Today, card issuers are innovating strategies to appeal to the new demographic as they fight the swift expansion of newer payment modes such as unified payments interfaces (UPIs). The customers’ behaviour towards cards has changed and people no longer want to carry a heavy wallet full of debit and credit cards. Despite all this, debit and credit cards continue to be the most accepted forms of payment globally and future growth is anticipated in most markets. The cards business is transforming and that will perpetually influence best practices for how card issuers engage customers, encourage frequent and consistent interactions, and reward customers for their loyalty. To lead the card business in the new era of payments innovation, issuers must have a strategy to ensure their card is the customer’s primary form of payment.

People look for the most convenient way to pay and will continue to do so. In the near future, card issuers need to find new ways to add to the ease of use—whether it involves smartphones or wearables. Whether the customer is initiating a transaction with their fingerprint, with a wearable, or a QR code, paying must be easy. Card issuers are looking to focus on convenience across payment channels to protect their business. Part of this strategy must involve optimising processes around lost and stolen cards, and the precision of tools and analytics the card issuer uses to predict or detect potential fraud.

Usually, when there’s fraud, the card has to be cancelled and reissued. By the time customers get the new card, they’ve already loaded another card to their mobile wallet, wearable, or whatever payment mechanism they use. Activation rates on cards that are replaced because of fraud have already started to dwindle the engagement. Card issuers need to determine how to replace a lost or compromised card without delay, and ideally, digitally. The whole experience must be seamless for the consumer.

Card issuers who want to lead will have to determine new and creative strategies based on the customer’s existing buying behaviours to ensure that their card is the easy and obvious payment choice. In markets where innovations like QR codes, payments embedded in chat services are increasingly dominating as preferred modes of payment, issuers and acquirers must quickly determine how to get on board with their own solution that offers the same level of convenience.

Along with this, card issuers should look to translate the best characteristics of cards to become digital-friendly. Card issuers must determine how the consumer can earn rewards they perceive as most important while making it the easiest possible experience to use the card to gain it top-of-wallet status.

Now more than ever, card issuers must now consider getting their digital payment mechanism at the front of mobile wallets and apps. They should try to make the payment frictionless and accessible while maintaining security and preventing fraud. To top it all, they should be able to remind customers that cards offer security and ubiquity while ensuring the digital payment mechanism is easy to set up and use.

If there is one thing one can count on in today’s card business, it is change. The card ecosystem is much bigger than just MasterCard, American Express, and Visa. To keep up, one needs card management and switching systems that connect to new payment schemes, enable innovations like mobile wallets, contactless, tokenisation and QR code payments, and ensure compliance with changing regulations and scheme rules.

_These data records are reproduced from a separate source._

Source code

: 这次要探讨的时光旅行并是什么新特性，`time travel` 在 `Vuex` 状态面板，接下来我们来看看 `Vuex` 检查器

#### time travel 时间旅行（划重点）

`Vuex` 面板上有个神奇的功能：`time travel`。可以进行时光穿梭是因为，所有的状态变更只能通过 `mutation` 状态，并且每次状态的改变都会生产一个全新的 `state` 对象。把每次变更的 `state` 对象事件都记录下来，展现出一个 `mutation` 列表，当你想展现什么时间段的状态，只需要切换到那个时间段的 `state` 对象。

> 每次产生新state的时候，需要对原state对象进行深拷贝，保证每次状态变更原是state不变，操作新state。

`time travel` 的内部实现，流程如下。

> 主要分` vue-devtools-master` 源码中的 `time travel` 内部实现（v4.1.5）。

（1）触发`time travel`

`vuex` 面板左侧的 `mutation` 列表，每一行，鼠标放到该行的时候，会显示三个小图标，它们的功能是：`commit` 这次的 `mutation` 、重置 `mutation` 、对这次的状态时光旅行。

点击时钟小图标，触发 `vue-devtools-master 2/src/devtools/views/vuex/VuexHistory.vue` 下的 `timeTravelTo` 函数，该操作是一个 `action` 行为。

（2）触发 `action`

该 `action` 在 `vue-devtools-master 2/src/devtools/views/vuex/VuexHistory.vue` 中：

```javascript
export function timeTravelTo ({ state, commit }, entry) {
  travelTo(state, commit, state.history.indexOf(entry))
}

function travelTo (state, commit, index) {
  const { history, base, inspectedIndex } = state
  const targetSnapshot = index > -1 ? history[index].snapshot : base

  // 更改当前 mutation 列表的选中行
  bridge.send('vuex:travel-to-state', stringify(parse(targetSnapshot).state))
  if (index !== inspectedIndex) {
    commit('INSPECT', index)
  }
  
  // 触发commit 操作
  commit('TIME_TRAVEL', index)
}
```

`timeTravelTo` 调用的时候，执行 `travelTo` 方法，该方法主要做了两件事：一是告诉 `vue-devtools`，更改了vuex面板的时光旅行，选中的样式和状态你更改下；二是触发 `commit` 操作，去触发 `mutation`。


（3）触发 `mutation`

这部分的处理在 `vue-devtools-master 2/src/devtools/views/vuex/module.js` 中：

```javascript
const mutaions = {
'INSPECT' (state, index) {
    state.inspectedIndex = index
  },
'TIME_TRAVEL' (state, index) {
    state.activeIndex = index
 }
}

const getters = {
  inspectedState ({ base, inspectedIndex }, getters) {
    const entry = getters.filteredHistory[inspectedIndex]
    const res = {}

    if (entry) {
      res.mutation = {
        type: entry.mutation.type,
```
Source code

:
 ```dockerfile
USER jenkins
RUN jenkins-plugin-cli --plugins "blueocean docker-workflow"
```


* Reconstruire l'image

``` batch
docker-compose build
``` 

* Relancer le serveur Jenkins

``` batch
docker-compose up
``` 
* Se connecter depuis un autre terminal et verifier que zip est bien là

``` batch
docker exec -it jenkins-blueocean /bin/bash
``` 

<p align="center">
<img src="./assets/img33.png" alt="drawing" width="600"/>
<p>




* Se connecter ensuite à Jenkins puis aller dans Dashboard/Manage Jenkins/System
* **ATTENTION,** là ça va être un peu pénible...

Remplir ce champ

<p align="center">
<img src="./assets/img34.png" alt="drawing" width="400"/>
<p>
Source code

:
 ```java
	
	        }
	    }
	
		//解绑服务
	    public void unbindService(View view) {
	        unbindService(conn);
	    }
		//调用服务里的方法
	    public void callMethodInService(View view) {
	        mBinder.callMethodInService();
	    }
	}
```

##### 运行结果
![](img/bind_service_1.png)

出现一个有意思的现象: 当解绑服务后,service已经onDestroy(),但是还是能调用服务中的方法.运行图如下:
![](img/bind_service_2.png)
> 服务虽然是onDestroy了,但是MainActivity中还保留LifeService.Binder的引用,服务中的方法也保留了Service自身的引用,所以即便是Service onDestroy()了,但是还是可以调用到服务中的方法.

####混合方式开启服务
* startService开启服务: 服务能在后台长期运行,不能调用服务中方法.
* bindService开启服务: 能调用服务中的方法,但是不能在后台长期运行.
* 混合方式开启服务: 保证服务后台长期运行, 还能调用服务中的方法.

In addition to this, the future holds much in store for the card universe. The payments industry needs solid groundwork before smart cities and connected transportation are a reality. Smart vehicles will help facilitate travel and benefits consumer’s everyday lives. Around 250 million vehicles will include embedded connectivity by 2020 which will require connected gas pumps, parking meters, toll booths, drive-in restaurants, and retail store pick-ups. This all presents a good backdrop for the cards.

Then there is augmented reality which is exceptionally suited to finance tech’s needs. What’s more, it comes along at the right time to be engraved into the industry’s source code. Consumers are more and more looking for two key things when it comes to finance and banking—speed and ease of use. They need payment experiences to be frictionless, hassle-free and seamless.

Artificial intelligence and machine learning can not only help in fraud detection and network operation, but can also power advances in consumer-facing technologies—such as loyalty programmes, chatbots, and voice assistants. Consumers will reap the benefits of greater ease and flawlessness that biometrics offer on the front-end which will ultimately help fuel the card payment milieu.

The present innovative card management and transaction switching solutions need to make sure that one doesn’t just stay in the payments race, but that one leads it. Better card management will help deliver the full spectrum of functionality through transaction switching and operational solutions. Thus, card issuers can attract new custom, reduce service integration costs and risk, and improve portfolio profitability.

Views are personal.

The author headed FISIndia-based product development for the company’s flagship products in core banking and electronic channels.